Frank Isola of the New York Daily News:

However, a source close to Anthony said late Friday that the All Star forward is focused on getting a deal done with Houston.

Consider this another indication LeBron James will leave Cleveland next summer. Of course, Anthony might have other reasons for preferring Houston. But when reading tea leaves on LeBron’s future, this is a clue.

I doubt LeBron has completely decided his plan, and he hasn’t even necessarily shared his thinking with Anthony, a close friend. Remember, LeBron edited his coming-home essay while on a flight with an unknowing Dwyane Wade, another close friend. But it was one thing for LeBron to strand Wade in Miami, a desirable city where Wade was happy even before LeBron arrived. It’d be something else entirely for LeBron to ditch Anthony in Cleveland. If LeBron is considering leaving, maybe he’d tell Anthony to stay clear.

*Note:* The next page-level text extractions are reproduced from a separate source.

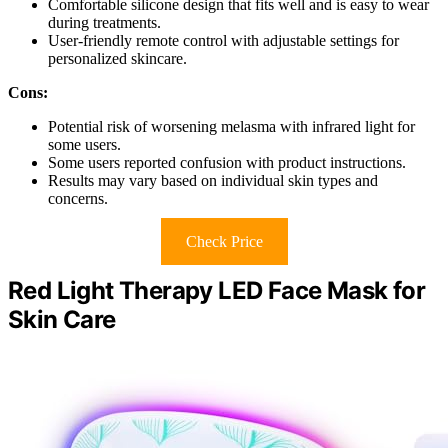
Comfortable silicone design that fits well and is easy to wear
during treatments.
User-friendly remote control with adjustable settings for
personalized skincare.
Cons:
Potential risk of worsening melasma with infrared light for
some users.
Some users reported confusion with product instructions.
Results may vary based on individual skin types and
concerns.
Check Price
Red Light Therapy LED Face Mask for
Skin Care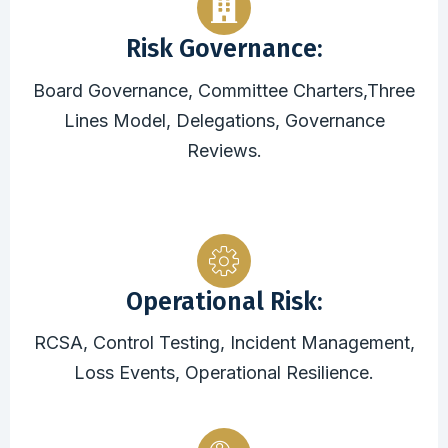
Risk Governance:
Board Governance, Committee Charters,Three
Lines Model, Delegations, Governance
Reviews.
Operational Risk:
RCSA, Control Testing, Incident Management,
Loss Events, Operational Resilience.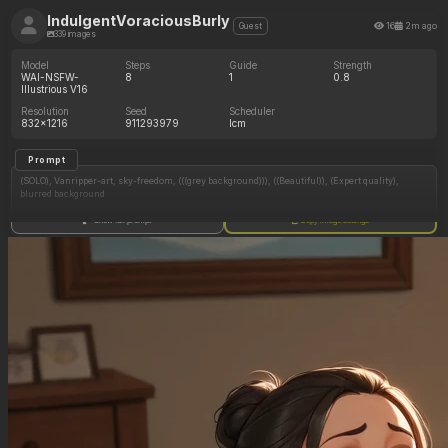
IndulgentVoraciousBurly
16
2m ago
Guest
339 images
Model
Steps
Guide
Strength
WAI-NSFW-
8
1
0.8
Illustrious V16
Resolution
Seed
Scheduler
832x1216
911293979
lcm
Prompt
(SOLO), Vanripper-art, sky-freedom, (((grey background))), ((Beautiful)), (Expert quality),
blurred background
Show full prompt
Copy image settings
1girl, solo, breasts, big breasts, (wide_open_mouth), chubby body, overeated, (big belly),
buprping, sitting
curvy, fully_clothed, clothed_belly, topheavy, rolled eyes, german_uniform,
officers_uniform, nazi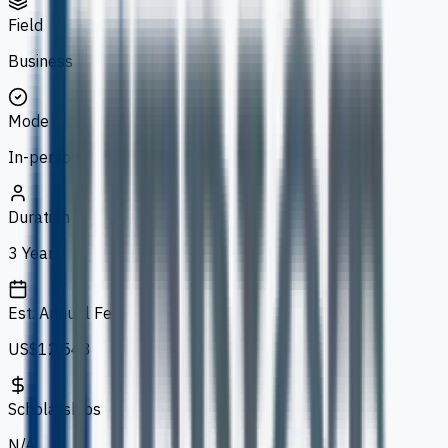
Field
Business
Mode
In-person
Duration
3 Years
Est. Annual Fee
US$12,543
Scholarships
N/A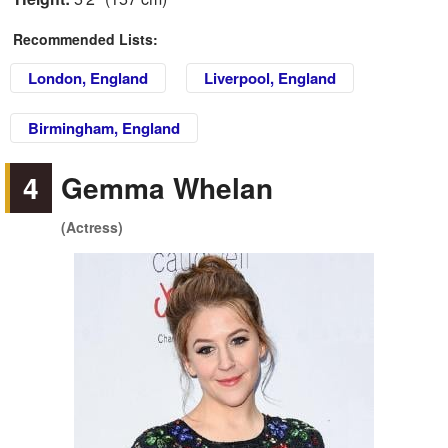
Recommended Lists:
London, England
Liverpool, England
Birmingham, England
4
Gemma Whelan
(Actress)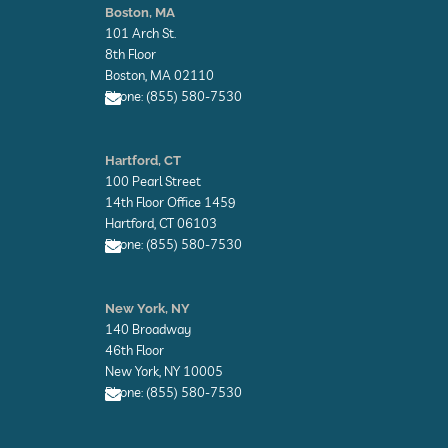
v
v
Boston, MA
e
e
101 Arch St.
l
l
o
o
8th Floor
p
p
Boston, MA 02110
e
e
Phone: (855) 580-7530
E
n
Hartford, CT
v
100 Pearl Street
e
l
14th Floor Office 1459
o
Hartford, CT 06103
p
Phone: (855) 580-7530
e
E
n
New York, NY
v
140 Broadway
e
l
46th Floor
o
New York, NY 10005
p
Phone: (855) 580-7530
e
E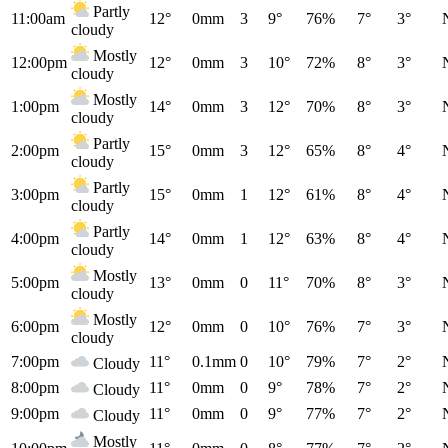
Partly
11:00am
12°
0mm
3
9°
76%
7°
3°
cloudy
Mostly
12:00pm
12°
0mm
3
10°
72%
8°
3°
cloudy
Mostly
1:00pm
14°
0mm
3
12°
70%
8°
3°
cloudy
Partly
2:00pm
15°
0mm
3
12°
65%
8°
4°
cloudy
Partly
3:00pm
15°
0mm
1
12°
61%
8°
4°
cloudy
Partly
4:00pm
14°
0mm
1
12°
63%
8°
4°
cloudy
Mostly
5:00pm
13°
0mm
0
11°
70%
8°
3°
cloudy
Mostly
6:00pm
12°
0mm
0
10°
76%
7°
3°
cloudy
7:00pm
11°
0.1mm
0
10°
79%
7°
2°
Cloudy
8:00pm
11°
0mm
0
9°
78%
7°
2°
Cloudy
9:00pm
11°
0mm
0
9°
77%
7°
2°
Cloudy
Mostly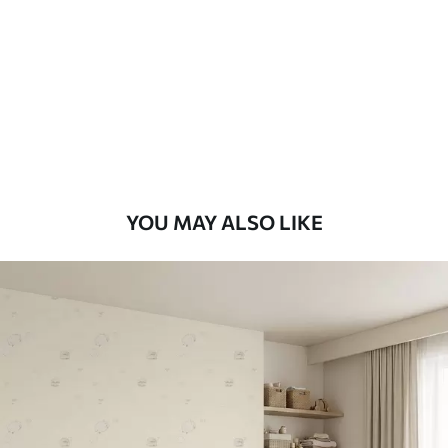
Standard
48
.33
£
29
.00
/m²
Premium
58
.33
£
35
.00
/m²
Premium Vinyl
YOU MAY ALSO LIKE
66
.67
£
40
.00
/m²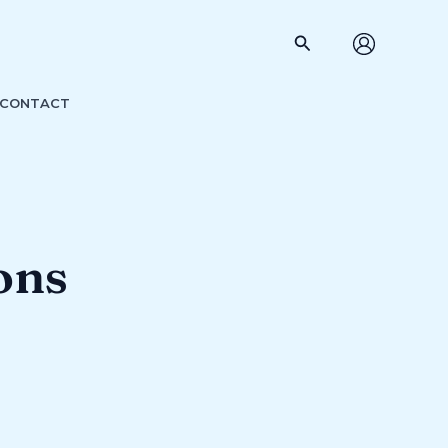
Search
CONTACT
ons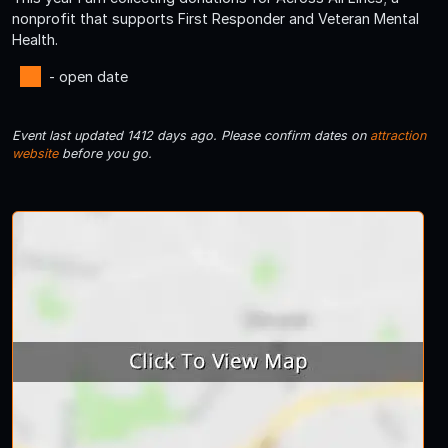
nonprofit that supports First Responder and Veteran Mental
Health.
- open date
Event last updated 1412 days ago. Please confirm dates on
attraction
website
before you go.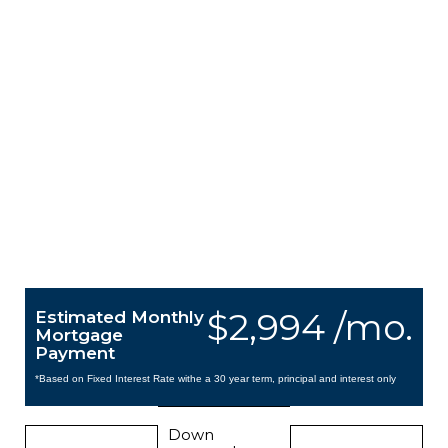
$2,994 /mo.
Estimated Monthly
Mortgage
Payment
*Based on Fixed Interest Rate withe a 30 year term, principal and interest only
Down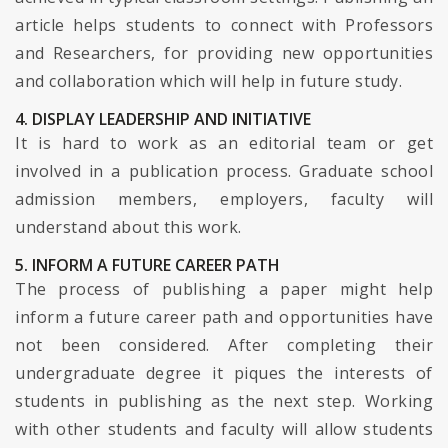
article helps students to connect with Professors
and Researchers, for providing new opportunities
and collaboration which will help in future study.
4. DISPLAY LEADERSHIP AND INITIATIVE
It is hard to work as an editorial team or get
involved in a publication process. Graduate school
admission members, employers, faculty will
understand about this work.
5. INFORM A FUTURE CAREER PATH
The process of publishing a paper might help
inform a future career path and opportunities have
not been considered. After completing their
undergraduate degree it piques the interests of
students in publishing as the next step. Working
with other students and faculty will allow students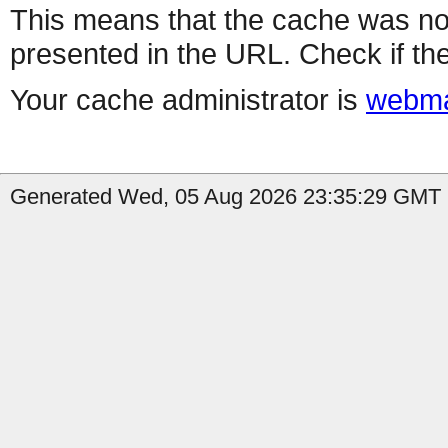
This means that the cache was no
presented in the URL. Check if the
Your cache administrator is
webma
Generated Wed, 05 Aug 2026 23:35:29 GMT b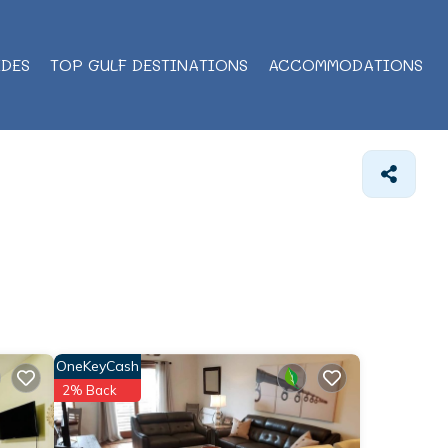
IDES
TOP GULF DESTINATIONS
ACCOMMODATIONS
OneKeyCash
2% Back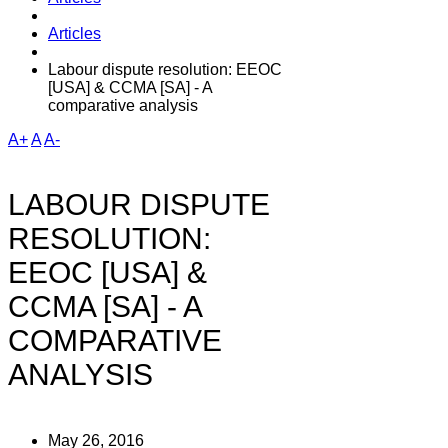
Articles
Labour dispute resolution: EEOC
[USA] & CCMA [SA] - A
comparative analysis
A+
A
A-
LABOUR DISPUTE
RESOLUTION:
EEOC [USA] &
CCMA [SA] - A
COMPARATIVE
ANALYSIS
May 26, 2016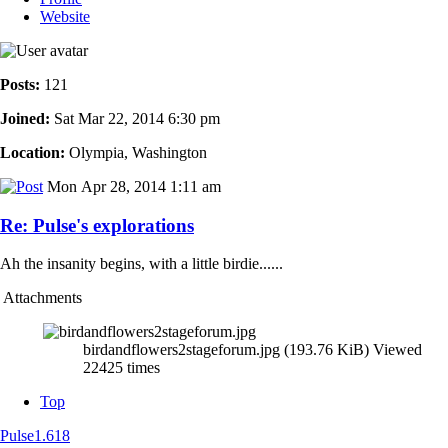
Website
Posts:
121
Joined:
Sat Mar 22, 2014 6:30 pm
Location:
Olympia, Washington
Mon Apr 28, 2014 1:11 am
Re: Pulse's explorations
Ah the insanity begins, with a little birdie......
Attachments
birdandflowers2stageforum.jpg (193.76 KiB) Viewed
22425 times
Top
Pulse1.618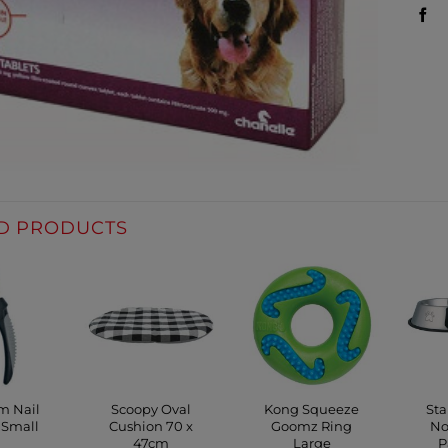
D PRODUCTS
cm Nail
Scoopy Oval
Kong Squeeze
Sta
 Small
Cushion 70 x
Goomz Ring
No
47cm
Large
P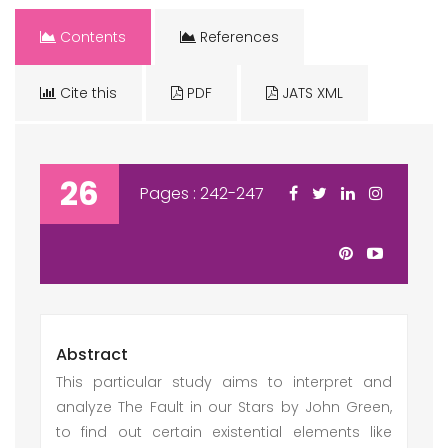
Contents
References
Cite this
PDF
JATS XML
26
Pages : 242-247
Abstract
This particular study aims to interpret and
analyze The Fault in our Stars by John Green,
to find out certain existential elements like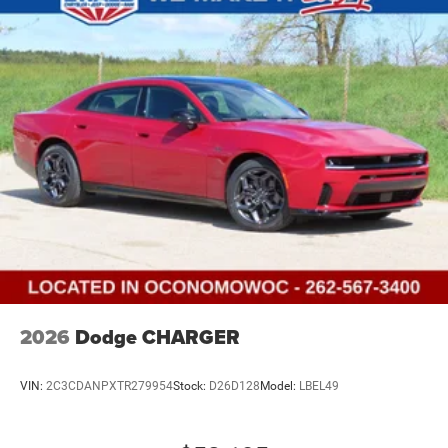
2026
Dodge CHARGER
VIN:
2C3CDANPXTR279954
Stock:
D26D128
Model:
LBEL49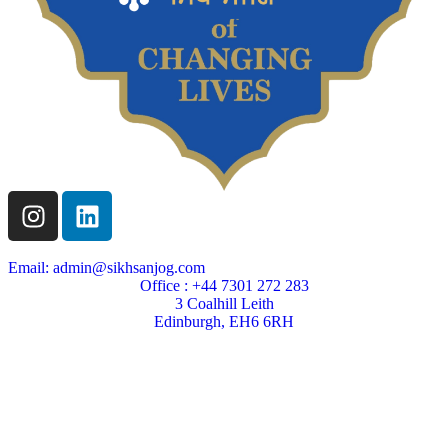
Email: admin@sikhsanjog.com
Office : +44 7301 272 283
3 Coalhill Leith
Edinburgh, EH6 6RH
Sikh Sanjog is a Scottish charity
Charity Number SC004495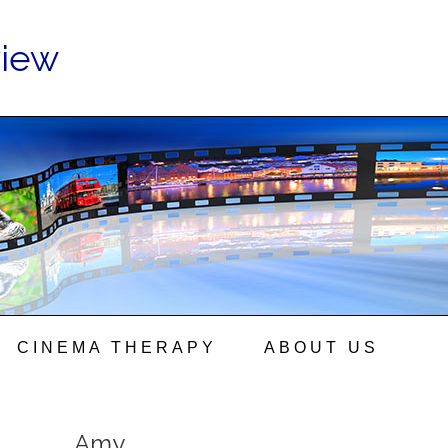
view
CINEMA THERAPY
ABOUT US
Amy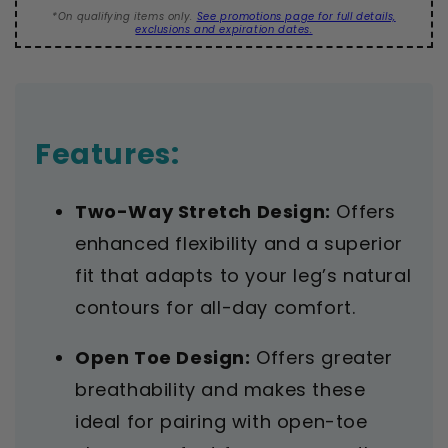
20-
20-
*On qualifying items only.
See promotions page for full details,
30
30
exclusions and expiration dates.
mmHg
mmHg
Features:
Two-Way Stretch Design:
Offers
enhanced flexibility and a superior
fit that adapts to your leg’s natural
contours for all-day comfort.
Open Toe Design:
Offers greater
breathability and makes these
ideal for pairing with open-toe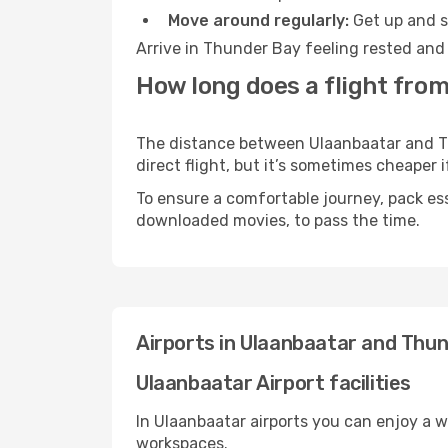
Move around regularly:
Get up and st
Arrive in Thunder Bay feeling rested and 
How long does a flight fro
The distance between Ulaanbaatar and Thu
direct flight, but it’s sometimes cheaper
To ensure a comfortable journey, pack ess
downloaded movies, to pass the time.
Airports in Ulaanbaatar and Thu
Ulaanbaatar Airport facilities
In Ulaanbaatar airports you can enjoy a 
workspaces.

Anthony could also be operating without hearing directly from LeBron. But if LeBron’s friend believes LeBron might leave, that’d still say something (though obviously not as much).

Back to the possibility that Anthony prefers the Rockets for other reasons. What happens if New York and Cleveland agree to a trade? Does Anthony still hold out for his top choice? Or does he relent and accept what was once his second choice? For now, it seems as if he’s still angling for Houston and will cross other bridges if he reaches them.